SDASA has three issues with this RFP. First, the county should not be offering proposals specific to medical marijuana collectives. Second, this scope is well beyond what HARM has endeavored in San Diego in the past. And, third, we have seen no evidence based strategies utilized in any of the presentations HARM sets forth.

SDASA continually monitors HARM’s efforts and we have seen only their anecdotal testimony of how medical marijuana collectives operate. Further, since the collective density issue will be handled by the regulations the Medical Marijuana Task Force hands down, it has been counterproductive to HARM’s proposal guidelines to undermine the work of the task force, something they have done in the past at MMTF meetings and City Council meetings.
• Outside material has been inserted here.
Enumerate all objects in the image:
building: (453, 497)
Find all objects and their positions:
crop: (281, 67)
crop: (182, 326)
Additionally, minutes from previous ADAB meetings as well as HARMs reports to another group, the County Alcohol and Drug Providers clearly show HARM’s activities involve supporting an outright ban on collectives, and minimizing safe access in San Diego. While it remains to be seen how much of these efforts are carried out with county money, the question I have repeatedly asked Ms. Bower is how will the county ensure that HARM does not use county funds if they choose to overstep these guidelines in the future.
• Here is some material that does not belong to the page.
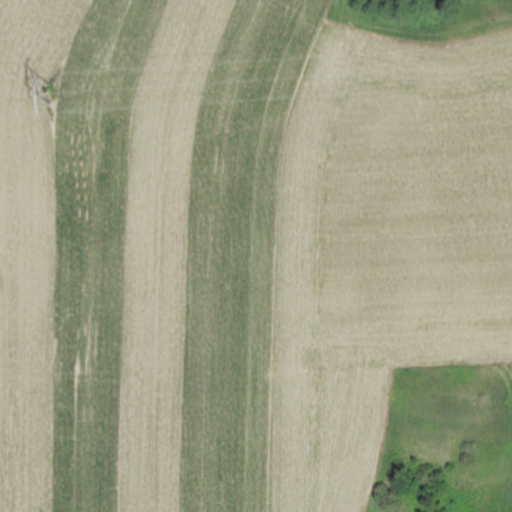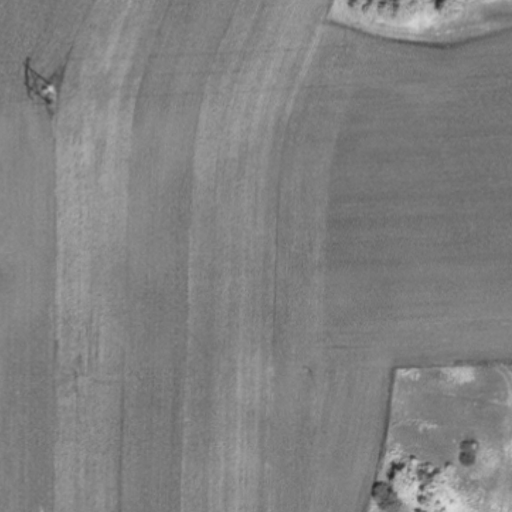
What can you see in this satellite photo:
power tower: (55, 93)
crop: (255, 255)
Susan Bower is responsible for all of the action county contractors take to carry out the county’s Prevention Plan using county money and at the ADAB meeting she agreed that strong oversight is needed to ensure HARM does not co-mingle county funds with any outside funds they receive to carry out their efforts to ban safe access.

Since SDASA began this campaign requesting oversight, HARM members have been decidedly absent from all of the latest City Council and Medical Marijuana Task Force meetings which they normally attend to speak in favor of the ban. We are cautiously optimistic Ms. Bower has made it clear to HARM that County Alcohol and Drug Prevention funds are not to be used to attempt to circumvent state law. We appreciate Ms. Bower’s time and attention to this.

Lastly, there are a number of open seats on the ADAB, and happily Larry Sweet has applied for a seat in his district. SDASA appreciates Larry’s on-going service to the safe access community and wishes him luck in his application.